After putting off the 40th convocation last month, which was to be presided over by noted danseuse Mallika Sarabhai, a known critic of Narendra Modi, the National Institute of Design (NID), Ahmedabad is holding the controversial event on Saturday without her.
The institute has not disclosed names of invitees among other details. It remains unclear who will confer the more than 300 students who will be graduating. Sources said that invites have not been sent out to anyone except students, their parents and faculty members. "Preparations have been done just like the last occasion but there is sadness among the students who haven't been informed about the chief guest. We don't know who will be giving them degrees," said a student on the condition of anonymity.

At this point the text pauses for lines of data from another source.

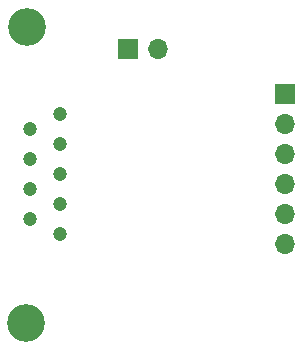
<source format=gbr>
G04 #@! TF.FileFunction,Copper,L1,Top,Signal*
%FSLAX46Y46*%
G04 Gerber Fmt 4.6, Leading zero omitted, Abs format (unit mm)*
G04 Created by KiCad (PCBNEW 4.0.7) date *
%MOMM*%
%LPD*%
G01*
G04 APERTURE LIST*
%ADD10C,0.100000*%
%ADD11C,3.200000*%
%ADD12C,1.200000*%
%ADD13R,1.700000X1.700000*%
%ADD14O,1.700000X1.700000*%
G04 APERTURE END LIST*
D10*
D11*
X129170000Y-117820000D03*
X129250000Y-92750000D03*
D12*
X132080000Y-105245000D03*
X132080000Y-107785000D03*
X132080000Y-102705000D03*
X132080000Y-100165000D03*
X132080000Y-110325000D03*
X129540000Y-109055000D03*
X129540000Y-106515000D03*
X129540000Y-103975000D03*
X129540000Y-101435000D03*
D13*
X151130000Y-98425000D03*
D14*
X151130000Y-100965000D03*
X151130000Y-103505000D03*
X151130000Y-106045000D03*
X151130000Y-108585000D03*
X151130000Y-111125000D03*
D13*
X137795000Y-94615000D03*
D14*
X140335000Y-94615000D03*
M02*

</source>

The convocation had originally been planned on February 7 but days before that the students received emails informing them that event was postponed due to "unforeseen circumstance." It had saddened the students and parents who had already booked their travel tickets and stay. Sources said that many parents will not be able to make it on Saturday.
It was speculated that NID was forced to call off the event due to Sarabhai who is known as a critic of then chief minister Narendra Modi, now the prime minister. However, the NID officials remained incommunicado including its director Praveen Nahar, who took over the charge as a full-time director in March last year.
NID describes itself as a "grant-in-aid autonomous institution under the aegis of the Department of Industrial Policy and Promotion, Ministry of Commerce and Industry".
Meanwhile, on Thursday late evening, Sarabhai released her speech prepared for the convocation on Facebook. She posted on her account that four days prior to her keynote address at the NID, "The convocation was unceremoniously cancelled with no reason given. The grapevine and media suggested that the powers that be did not want me to have access to 400 bright minds, as my views on the nation and most things are contrary to the ideologies that run India today." She shared the speech saying "here is the speech I was not allowed to give."
The speech points out how she would have been just the second woman in four decades to have addressed the convocation with Kapila Vatsyayan, an art scholar, being the first one. "We live in troubling times. Over the last few hundred years, humans have come to believe that we are the centre of the Universe and the Universe exists to serve us. This has led to our using nature and all non-human elements of the Universe greedily and exploitative. This system values the biggest as the best. It values brute force over compassion. It values the show of power more than humaneness. It values having and hoarding more than giving and sharing. It is a system that is patriarchal and muscular."
A point she has underlined in the speech reads, "India’s uniqueness in the world lies in one thing and one alone. Our culture. Our languages, our diversity, our crafts, foods, habitats, arts, beliefs and their manifestations. In all their contrariness, contradictions and chaos. If we believe that our splendour lies in bigger, faster, taller, we will always be also-rans, just another nation trying to catch up."